— TASK STATEMENT —
State how many lines in the records below contain the string "right", and give nothing besides that number.

----------

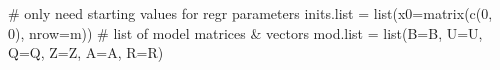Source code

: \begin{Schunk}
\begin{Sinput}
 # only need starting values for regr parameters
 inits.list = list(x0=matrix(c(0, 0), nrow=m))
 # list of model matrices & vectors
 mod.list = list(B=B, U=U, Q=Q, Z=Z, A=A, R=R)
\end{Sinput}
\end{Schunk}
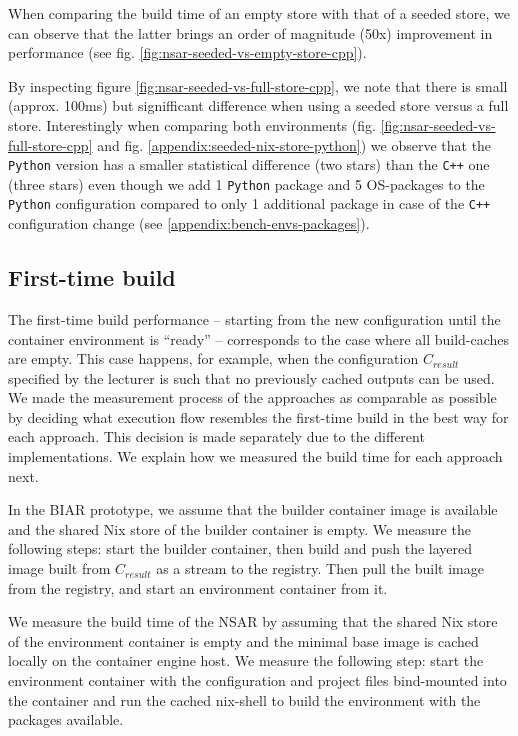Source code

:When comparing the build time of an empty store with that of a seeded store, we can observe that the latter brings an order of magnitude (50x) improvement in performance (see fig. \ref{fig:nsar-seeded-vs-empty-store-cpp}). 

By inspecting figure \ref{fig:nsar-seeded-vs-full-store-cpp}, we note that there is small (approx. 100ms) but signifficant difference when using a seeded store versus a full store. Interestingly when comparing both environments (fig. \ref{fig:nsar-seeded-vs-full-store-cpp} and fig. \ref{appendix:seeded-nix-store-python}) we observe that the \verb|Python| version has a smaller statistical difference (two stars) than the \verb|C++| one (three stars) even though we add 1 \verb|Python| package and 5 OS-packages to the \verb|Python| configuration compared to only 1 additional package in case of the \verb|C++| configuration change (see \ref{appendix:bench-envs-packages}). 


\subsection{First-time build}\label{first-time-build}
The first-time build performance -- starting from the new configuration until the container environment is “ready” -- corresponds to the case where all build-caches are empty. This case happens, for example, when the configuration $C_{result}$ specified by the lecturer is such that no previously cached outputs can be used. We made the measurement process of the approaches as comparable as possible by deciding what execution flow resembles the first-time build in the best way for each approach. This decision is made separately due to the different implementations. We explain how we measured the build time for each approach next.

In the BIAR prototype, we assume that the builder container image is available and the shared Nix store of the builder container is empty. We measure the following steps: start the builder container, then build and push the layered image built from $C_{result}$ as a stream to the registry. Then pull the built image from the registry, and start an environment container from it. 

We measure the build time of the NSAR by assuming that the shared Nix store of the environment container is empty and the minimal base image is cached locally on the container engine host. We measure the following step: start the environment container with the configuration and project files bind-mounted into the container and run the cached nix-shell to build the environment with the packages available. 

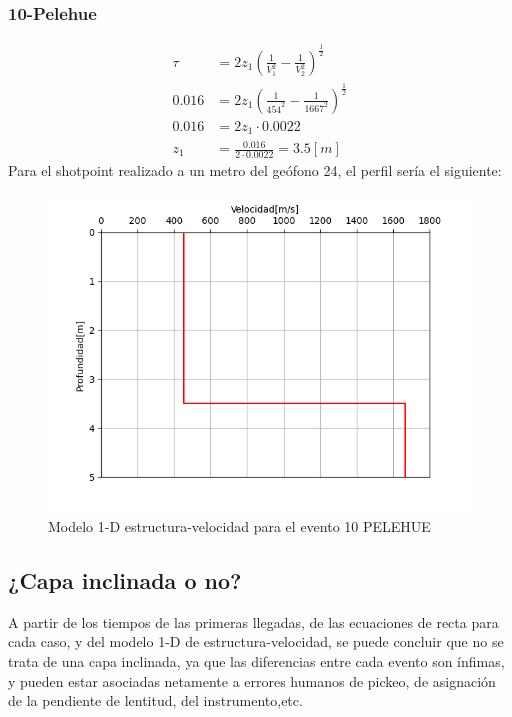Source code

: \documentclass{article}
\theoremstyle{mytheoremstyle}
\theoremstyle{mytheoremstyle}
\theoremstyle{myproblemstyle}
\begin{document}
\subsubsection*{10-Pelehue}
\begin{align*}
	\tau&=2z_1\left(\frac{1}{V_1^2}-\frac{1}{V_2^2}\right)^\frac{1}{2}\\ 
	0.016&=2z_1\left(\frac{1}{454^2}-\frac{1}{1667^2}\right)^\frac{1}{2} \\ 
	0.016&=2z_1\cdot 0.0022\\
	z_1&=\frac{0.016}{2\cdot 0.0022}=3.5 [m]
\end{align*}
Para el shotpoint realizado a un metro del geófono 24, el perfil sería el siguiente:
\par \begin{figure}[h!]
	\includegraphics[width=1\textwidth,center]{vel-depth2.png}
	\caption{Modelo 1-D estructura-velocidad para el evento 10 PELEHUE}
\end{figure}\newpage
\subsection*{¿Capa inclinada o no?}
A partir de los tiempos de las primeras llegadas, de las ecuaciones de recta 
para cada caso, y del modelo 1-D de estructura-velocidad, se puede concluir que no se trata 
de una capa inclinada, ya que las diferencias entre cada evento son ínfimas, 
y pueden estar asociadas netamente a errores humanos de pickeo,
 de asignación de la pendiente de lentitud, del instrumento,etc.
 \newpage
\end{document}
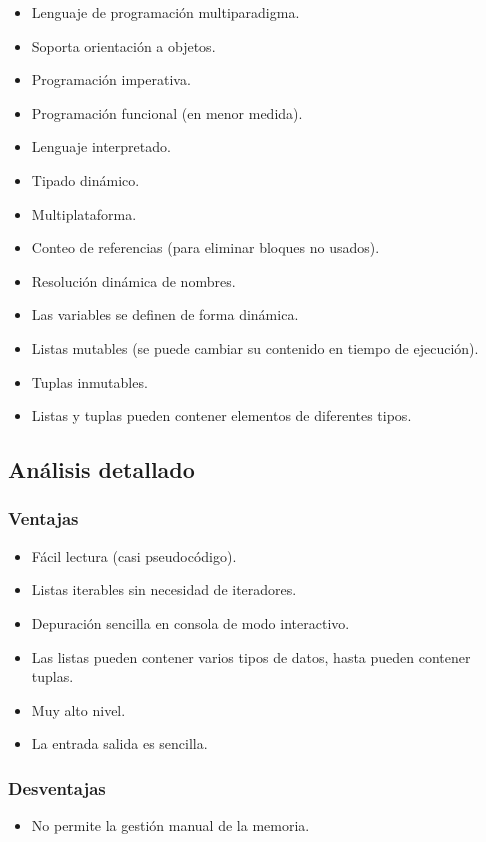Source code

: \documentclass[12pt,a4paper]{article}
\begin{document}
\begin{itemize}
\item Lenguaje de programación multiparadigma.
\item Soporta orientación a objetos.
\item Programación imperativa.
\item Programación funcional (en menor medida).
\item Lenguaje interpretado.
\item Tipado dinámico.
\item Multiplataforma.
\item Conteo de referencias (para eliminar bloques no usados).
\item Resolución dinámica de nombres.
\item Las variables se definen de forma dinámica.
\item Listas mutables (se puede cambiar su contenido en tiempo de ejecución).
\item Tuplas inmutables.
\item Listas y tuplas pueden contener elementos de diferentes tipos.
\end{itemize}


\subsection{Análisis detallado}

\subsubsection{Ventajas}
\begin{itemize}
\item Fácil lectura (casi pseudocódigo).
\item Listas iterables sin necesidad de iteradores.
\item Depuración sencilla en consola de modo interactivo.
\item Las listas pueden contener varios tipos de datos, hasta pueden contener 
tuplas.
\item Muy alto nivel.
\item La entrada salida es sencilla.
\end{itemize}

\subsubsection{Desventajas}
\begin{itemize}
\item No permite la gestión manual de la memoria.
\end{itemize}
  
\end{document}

----------

— ANSWER SECTION —
2